# Piko DB Cargo Car



## krs (Feb 29, 2008)

In case anyone missed it - this car has been shipping in Germany for a week and a half or so. 
Should hit the US soon: 
http://img134.imageshack.us/my.php?image=piko37700carpe7.jpg 

Sorry - couldn't post the picture directly, img tag didn't work


----------



## Madman (Jan 5, 2008)

Very nice looking piece of rolling stock. Something different!!!!!!!!!!!!!


----------



## metzbahner (Sep 21, 2008)

wow! what a nice car! at first this car didn't interest me but Piko seems to really be doing something great here. any news on the DB brown gondola? is it shipping too?


----------



## Spule 4 (Jan 2, 2008)

Posted By metzbahner on 09/20/2008 10:33 PM
wow! what a nice car! at first this car didn't interest me but Piko seems to really be doing something great here. any news on the DB brown gondola? is it shipping too?




It does not show in poduction on Piko's website.
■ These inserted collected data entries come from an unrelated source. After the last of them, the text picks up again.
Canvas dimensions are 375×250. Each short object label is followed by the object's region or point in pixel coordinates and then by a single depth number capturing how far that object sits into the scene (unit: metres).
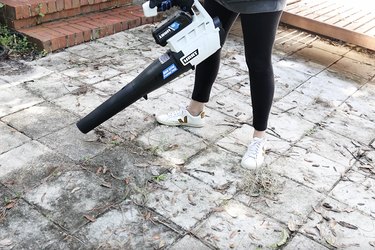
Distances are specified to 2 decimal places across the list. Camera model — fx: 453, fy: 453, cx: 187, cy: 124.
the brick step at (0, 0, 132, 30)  3.80
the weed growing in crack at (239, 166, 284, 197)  2.32
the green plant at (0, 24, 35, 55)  3.71
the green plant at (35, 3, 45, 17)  3.90
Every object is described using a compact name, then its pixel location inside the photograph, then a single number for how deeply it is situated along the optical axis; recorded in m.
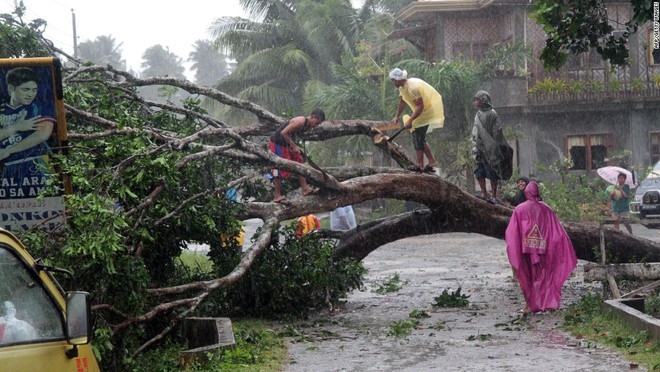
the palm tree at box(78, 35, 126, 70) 110.62
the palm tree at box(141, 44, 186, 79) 125.18
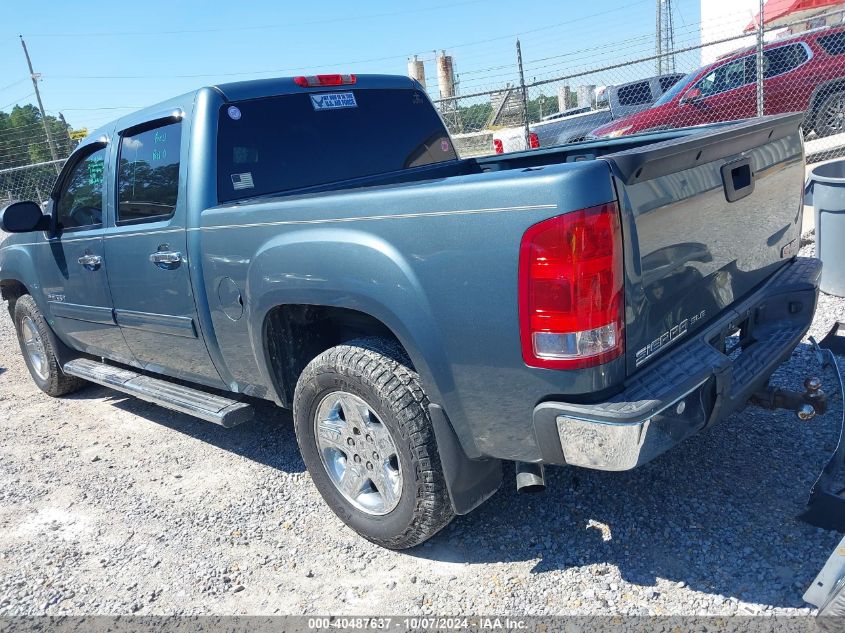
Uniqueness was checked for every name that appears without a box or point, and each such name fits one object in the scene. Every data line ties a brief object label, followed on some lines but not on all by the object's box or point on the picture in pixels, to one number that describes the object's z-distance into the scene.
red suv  10.71
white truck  13.93
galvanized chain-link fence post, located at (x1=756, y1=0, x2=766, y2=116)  8.49
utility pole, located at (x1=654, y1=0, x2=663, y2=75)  24.56
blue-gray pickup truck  2.23
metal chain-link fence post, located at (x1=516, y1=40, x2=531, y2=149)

Stateside, TEE list it on their website, EuroLokShop, but not in stock. Call the owner (I forget his name at this moment) and see what he says. He has always had a good handle on the delivery dates of the Roco and Liliput H0e items I have bought from him.


----------



## Bucksco (Jan 4, 2008)

Silvergate is the exclusive distributor for PIKO in the States. As soon as these cars are released they will be distributed to the dealer network over here. Just tell your local retailer to order them .


----------